_Set exercise:_ Reproduce verbatim every line of all the items that follow, keeping their order.

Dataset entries
■ ■ ■ ■ ■ ■ ■
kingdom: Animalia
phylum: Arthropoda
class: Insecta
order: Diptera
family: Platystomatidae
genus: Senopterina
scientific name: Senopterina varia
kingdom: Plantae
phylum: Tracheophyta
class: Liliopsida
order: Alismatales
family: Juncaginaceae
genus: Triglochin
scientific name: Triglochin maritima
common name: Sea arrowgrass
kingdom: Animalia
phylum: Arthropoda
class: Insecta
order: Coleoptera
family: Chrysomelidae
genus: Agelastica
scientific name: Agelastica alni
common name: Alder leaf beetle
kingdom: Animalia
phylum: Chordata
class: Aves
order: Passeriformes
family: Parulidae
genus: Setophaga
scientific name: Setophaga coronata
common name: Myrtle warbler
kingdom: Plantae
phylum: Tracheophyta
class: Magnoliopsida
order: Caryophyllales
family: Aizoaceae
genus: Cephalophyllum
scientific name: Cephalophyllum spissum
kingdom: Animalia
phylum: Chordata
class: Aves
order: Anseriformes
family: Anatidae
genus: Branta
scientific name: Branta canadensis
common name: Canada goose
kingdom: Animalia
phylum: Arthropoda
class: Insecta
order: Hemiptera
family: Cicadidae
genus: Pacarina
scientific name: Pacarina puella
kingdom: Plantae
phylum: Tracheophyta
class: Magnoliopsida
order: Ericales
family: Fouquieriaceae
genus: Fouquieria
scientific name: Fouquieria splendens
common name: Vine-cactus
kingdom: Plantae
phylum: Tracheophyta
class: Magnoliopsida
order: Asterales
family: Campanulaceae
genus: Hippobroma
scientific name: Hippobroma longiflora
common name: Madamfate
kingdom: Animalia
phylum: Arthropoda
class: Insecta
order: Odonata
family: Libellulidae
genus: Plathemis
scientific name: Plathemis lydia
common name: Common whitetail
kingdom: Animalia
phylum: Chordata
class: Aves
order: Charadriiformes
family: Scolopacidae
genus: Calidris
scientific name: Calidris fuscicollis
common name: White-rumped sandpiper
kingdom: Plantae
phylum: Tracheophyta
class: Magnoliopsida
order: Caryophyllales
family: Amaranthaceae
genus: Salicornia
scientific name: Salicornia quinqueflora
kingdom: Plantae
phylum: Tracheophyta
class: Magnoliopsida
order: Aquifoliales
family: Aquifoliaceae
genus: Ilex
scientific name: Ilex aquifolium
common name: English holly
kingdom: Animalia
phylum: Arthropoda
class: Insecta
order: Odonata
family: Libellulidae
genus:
■ ■ ■ ■ ■ ■ ■
_Reply to the exercise:_
kingdom: Animalia
phylum: Arthropoda
class: Insecta
order: Diptera
family: Platystomatidae
genus: Senopterina
scientific name: Senopterina varia
kingdom: Plantae
phylum: Tracheophyta
class: Liliopsida
order: Alismatales
family: Juncaginaceae
genus: Triglochin
scientific name: Triglochin maritima
common name: Sea arrowgrass
kingdom: Animalia
phylum: Arthropoda
class: Insecta
order: Coleoptera
family: Chrysomelidae
genus: Agelastica
scientific name: Agelastica alni
common name: Alder leaf beetle
kingdom: Animalia
phylum: Chordata
class: Aves
order: Passeriformes
family: Parulidae
genus: Setophaga
scientific name: Setophaga coronata
common name: Myrtle warbler
kingdom: Plantae
phylum: Tracheophyta
class: Magnoliopsida
order: Caryophyllales
family: Aizoaceae
genus: Cephalophyllum
scientific name: Cephalophyllum spissum
kingdom: Animalia
phylum: Chordata
class: Aves
order: Anseriformes
family: Anatidae
genus: Branta
scientific name: Branta canadensis
common name: Canada goose
kingdom: Animalia
phylum: Arthropoda
class: Insecta
order: Hemiptera
family: Cicadidae
genus: Pacarina
scientific name: Pacarina puella
kingdom: Plantae
phylum: Tracheophyta
class: Magnoliopsida
order: Ericales
family: Fouquieriaceae
genus: Fouquieria
scientific name: Fouquieria splendens
common name: Vine-cactus
kingdom: Plantae
phylum: Tracheophyta
class: Magnoliopsida
order: Asterales
family: Campanulaceae
genus: Hippobroma
scientific name: Hippobroma longiflora
common name: Madamfate
kingdom: Animalia
phylum: Arthropoda
class: Insecta
order: Odonata
family: Libellulidae
genus: Plathemis
scientific name: Plathemis lydia
common name: Common whitetail
kingdom: Animalia
phylum: Chordata
class: Aves
order: Charadriiformes
family: Scolopacidae
genus: Calidris
scientific name: Calidris fuscicollis
common name: White-rumped sandpiper
kingdom: Plantae
phylum: Tracheophyta
class: Magnoliopsida
order: Caryophyllales
family: Amaranthaceae
genus: Salicornia
scientific name: Salicornia quinqueflora
kingdom: Plantae
phylum: Tracheophyta
class: Magnoliopsida
order: Aquifoliales
family: Aquifoliaceae
genus: Ilex
scientific name: Ilex aquifolium
common name: English holly
kingdom: Animalia
phylum: Arthropoda
class: Insecta
order: Odonata
family: Libellulidae
genus:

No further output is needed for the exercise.